→ WHAT THE TASK REQUIRES:
From the forum thread, transcribe word for word the passage that opens with the words "## IngoMike (Apr" and closes with "(Apr 30, 2022)".

→ SUPPLIED TEXT:
# Memory lane Wednesday afternoon



## schwinnguyinohio (Apr 27, 2022)

Few pics from today


----------



## schwinnguyinohio (Apr 27, 2022)

More


----------



## jungleterry (Apr 27, 2022)

great pics thx Ron


----------



## schwinnguyinohio (Apr 27, 2022)

No problem will add more tomorrow,


----------



## falconer (Apr 27, 2022)

I think ill pack up and go now!!


----------



## jungleterry (Apr 27, 2022)

weather looks warmer for the next two days too ,see you in the morning Ron


----------



## Junkman Bob (Apr 27, 2022)

I’m with Rick !!! Thanks for the pics 👍🇺🇸


----------



## Late To The Party (Apr 27, 2022)

Wow, wish they had one like that here.  Someday I must make a pilgrimage.


----------



## Nashman (Apr 27, 2022)

*Right on Ron. Your new name*. Thanks for the pics. Looks like a blast.


----------



## schwinnguyinohio (Apr 27, 2022)

Well I’ve been called worse for sure lol


----------



## Oldbikes (Apr 27, 2022)

falconer said:


> I think ill pack up and go now!!



Come on Rick, I'm leaving in a few hours!!


----------



## RustyHornet (Apr 27, 2022)

Thanks for the pics! I’ll be riding around tomorrow on my pig bike. Looking for smalls… I told mama no more new projects for a bit! Haha. Good luck to me.


----------



## nick tures (Apr 27, 2022)

thanks for the pictures looks like a good show !!


----------



## schwinnbikebobb (Apr 27, 2022)

Thanks Ron!   Glad to see you are back up and around and show ready!!


----------



## mfhemi1969 (Apr 27, 2022)

Great Job Ron !  You Rock like always… Thss add Mo’s for all your hard work. I feel like I was there today… Without the cold weather. LOL


----------



## mfhemi1969 (Apr 27, 2022)

Oops! Thanks for all your hard work.


----------



## Majdotkool (Apr 27, 2022)

Here’s a few more. There is a lot more great bikes, just didn’t get pictures! We will be back tomorrow, more stuff to buy and room left in the vehicle to fill! - Jeannie


----------



## IngoMike (Apr 27, 2022)

I see a Buzz Bike 2 + 1 in multiple photos and wonder if someone can buy this bike and ship it to me? Little bikes are easy to ship.....


----------



## Sayitsimple (Apr 30, 2022)

How much was that Mercury? I need one lol


----------

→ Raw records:
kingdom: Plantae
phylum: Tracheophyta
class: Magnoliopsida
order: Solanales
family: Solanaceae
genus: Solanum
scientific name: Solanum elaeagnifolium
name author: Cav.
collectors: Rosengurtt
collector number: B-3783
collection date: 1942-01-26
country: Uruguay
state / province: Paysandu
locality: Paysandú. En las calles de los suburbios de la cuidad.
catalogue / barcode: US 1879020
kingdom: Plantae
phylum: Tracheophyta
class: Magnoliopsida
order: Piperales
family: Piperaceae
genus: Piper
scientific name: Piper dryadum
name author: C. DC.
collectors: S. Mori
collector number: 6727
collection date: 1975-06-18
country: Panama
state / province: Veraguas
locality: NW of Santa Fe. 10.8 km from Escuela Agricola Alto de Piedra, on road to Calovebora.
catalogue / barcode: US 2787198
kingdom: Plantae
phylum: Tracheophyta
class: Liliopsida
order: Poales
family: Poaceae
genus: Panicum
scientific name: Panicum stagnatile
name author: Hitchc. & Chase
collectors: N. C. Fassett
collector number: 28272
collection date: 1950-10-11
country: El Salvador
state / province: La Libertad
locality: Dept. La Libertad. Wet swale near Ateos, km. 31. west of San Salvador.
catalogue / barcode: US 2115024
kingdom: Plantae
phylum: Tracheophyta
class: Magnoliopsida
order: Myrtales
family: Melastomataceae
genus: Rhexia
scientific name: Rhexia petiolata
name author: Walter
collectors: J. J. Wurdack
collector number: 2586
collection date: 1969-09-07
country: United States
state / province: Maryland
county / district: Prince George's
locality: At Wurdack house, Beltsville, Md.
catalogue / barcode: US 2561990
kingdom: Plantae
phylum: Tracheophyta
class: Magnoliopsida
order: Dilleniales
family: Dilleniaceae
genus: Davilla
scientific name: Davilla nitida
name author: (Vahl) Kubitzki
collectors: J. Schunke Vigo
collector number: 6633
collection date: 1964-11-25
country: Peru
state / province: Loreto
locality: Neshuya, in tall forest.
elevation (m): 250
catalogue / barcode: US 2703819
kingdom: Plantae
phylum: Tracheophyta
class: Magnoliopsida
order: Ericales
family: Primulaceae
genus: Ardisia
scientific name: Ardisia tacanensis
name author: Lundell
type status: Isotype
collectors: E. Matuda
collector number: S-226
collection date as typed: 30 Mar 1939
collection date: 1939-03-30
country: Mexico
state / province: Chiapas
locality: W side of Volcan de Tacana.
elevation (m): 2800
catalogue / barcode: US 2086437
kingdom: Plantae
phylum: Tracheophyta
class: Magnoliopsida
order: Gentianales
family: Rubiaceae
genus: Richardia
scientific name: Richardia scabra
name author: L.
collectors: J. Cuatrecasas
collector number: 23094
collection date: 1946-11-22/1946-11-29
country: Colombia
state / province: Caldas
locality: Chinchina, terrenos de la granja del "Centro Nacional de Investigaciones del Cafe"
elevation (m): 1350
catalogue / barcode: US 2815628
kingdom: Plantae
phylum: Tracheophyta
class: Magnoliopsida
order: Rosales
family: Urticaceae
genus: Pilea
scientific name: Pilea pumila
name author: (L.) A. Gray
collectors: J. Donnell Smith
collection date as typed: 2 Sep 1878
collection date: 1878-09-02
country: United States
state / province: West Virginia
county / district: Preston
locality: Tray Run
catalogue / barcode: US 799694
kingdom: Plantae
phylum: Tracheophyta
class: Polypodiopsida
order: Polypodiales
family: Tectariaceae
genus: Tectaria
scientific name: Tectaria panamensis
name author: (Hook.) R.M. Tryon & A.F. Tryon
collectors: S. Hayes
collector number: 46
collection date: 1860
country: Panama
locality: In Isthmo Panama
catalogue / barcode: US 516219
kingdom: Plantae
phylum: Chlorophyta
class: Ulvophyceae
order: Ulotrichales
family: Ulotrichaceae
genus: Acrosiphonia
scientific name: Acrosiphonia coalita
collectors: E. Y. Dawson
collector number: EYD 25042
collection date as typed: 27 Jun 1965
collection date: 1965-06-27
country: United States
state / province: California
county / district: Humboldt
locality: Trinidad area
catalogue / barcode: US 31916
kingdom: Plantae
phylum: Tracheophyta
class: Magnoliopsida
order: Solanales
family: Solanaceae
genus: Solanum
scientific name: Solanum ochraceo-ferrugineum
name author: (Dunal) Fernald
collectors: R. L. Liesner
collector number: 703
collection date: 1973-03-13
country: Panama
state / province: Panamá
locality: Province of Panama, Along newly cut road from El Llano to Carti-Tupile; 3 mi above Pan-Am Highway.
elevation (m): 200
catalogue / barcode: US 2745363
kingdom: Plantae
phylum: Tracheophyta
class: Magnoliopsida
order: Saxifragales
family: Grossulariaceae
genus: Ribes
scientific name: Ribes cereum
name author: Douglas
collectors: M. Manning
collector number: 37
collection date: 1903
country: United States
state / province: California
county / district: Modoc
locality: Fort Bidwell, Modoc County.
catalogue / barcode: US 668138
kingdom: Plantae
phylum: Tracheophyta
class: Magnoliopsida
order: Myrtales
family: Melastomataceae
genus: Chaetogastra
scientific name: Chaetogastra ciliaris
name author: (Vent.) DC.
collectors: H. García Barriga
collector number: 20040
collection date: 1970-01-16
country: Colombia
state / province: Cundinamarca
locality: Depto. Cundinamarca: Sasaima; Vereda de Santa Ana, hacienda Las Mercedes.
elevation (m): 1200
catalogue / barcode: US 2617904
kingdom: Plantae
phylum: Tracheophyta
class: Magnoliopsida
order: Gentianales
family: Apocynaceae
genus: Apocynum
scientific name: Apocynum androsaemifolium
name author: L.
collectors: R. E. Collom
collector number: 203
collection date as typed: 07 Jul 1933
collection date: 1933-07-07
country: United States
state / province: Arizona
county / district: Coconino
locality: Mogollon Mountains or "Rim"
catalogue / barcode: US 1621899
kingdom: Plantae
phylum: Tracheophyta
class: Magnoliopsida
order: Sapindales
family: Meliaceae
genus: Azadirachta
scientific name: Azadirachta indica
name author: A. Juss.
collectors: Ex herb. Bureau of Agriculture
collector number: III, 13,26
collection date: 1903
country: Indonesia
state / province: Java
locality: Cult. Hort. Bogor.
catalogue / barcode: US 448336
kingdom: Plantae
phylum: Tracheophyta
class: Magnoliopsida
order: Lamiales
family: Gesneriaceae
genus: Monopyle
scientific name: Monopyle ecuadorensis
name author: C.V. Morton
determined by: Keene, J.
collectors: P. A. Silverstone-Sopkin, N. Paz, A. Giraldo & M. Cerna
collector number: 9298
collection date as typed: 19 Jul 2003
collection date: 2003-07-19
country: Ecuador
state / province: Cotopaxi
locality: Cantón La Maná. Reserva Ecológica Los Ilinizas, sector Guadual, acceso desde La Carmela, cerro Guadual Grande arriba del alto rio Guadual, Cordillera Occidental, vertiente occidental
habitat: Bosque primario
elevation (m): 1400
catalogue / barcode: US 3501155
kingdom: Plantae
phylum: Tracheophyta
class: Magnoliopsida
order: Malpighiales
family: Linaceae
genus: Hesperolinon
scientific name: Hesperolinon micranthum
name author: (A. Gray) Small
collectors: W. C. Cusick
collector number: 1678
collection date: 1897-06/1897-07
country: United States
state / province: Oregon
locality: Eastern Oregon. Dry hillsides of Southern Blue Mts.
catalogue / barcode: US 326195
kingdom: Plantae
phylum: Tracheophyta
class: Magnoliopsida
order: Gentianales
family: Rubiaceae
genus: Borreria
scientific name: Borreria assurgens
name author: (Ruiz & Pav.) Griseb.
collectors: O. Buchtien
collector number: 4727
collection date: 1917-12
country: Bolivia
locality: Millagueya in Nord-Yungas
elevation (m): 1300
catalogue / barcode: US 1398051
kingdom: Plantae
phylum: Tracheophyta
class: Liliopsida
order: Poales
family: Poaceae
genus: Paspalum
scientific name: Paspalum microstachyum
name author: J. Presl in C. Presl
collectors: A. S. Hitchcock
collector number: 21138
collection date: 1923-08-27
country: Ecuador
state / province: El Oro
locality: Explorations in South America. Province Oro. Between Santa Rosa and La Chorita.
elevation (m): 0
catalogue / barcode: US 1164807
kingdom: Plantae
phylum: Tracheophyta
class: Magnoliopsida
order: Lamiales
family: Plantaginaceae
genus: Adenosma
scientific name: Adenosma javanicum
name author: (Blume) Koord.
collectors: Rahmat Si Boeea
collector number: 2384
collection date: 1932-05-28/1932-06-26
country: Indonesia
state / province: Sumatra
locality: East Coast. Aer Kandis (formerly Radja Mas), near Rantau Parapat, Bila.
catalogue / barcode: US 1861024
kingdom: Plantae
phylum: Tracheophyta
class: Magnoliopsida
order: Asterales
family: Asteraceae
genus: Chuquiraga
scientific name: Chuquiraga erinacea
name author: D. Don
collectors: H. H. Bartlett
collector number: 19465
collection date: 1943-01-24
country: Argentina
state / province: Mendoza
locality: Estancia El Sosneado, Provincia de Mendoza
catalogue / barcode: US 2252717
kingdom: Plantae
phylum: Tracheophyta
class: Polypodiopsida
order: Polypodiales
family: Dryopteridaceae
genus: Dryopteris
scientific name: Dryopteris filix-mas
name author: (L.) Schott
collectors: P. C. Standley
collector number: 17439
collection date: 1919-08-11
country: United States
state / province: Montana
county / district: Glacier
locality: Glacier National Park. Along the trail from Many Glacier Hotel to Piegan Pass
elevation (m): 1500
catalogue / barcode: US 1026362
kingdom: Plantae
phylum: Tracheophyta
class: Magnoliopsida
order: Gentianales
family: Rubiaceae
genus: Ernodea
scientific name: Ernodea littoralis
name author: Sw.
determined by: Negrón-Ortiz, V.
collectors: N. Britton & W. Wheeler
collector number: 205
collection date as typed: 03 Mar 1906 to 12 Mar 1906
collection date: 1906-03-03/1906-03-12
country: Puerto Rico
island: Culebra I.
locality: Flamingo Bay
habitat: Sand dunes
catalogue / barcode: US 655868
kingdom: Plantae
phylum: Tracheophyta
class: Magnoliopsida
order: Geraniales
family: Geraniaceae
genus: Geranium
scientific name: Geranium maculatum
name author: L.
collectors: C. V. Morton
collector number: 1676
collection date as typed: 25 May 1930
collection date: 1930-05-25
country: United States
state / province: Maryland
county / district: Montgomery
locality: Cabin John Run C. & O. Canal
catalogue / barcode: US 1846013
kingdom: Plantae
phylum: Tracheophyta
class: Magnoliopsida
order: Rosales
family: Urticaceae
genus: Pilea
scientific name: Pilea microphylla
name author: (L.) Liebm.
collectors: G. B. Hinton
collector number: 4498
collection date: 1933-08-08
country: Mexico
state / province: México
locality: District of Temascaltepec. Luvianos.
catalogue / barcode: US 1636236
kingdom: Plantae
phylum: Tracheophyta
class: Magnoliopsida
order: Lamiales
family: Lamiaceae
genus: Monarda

→ COMPLETED TASK:
## IngoMike (Apr 27, 2022)

I see a Buzz Bike 2 + 1 in multiple photos and wonder if someone can buy this bike and ship it to me? Little bikes are easy to ship.....


----------



## Sayitsimple (Apr 30, 2022)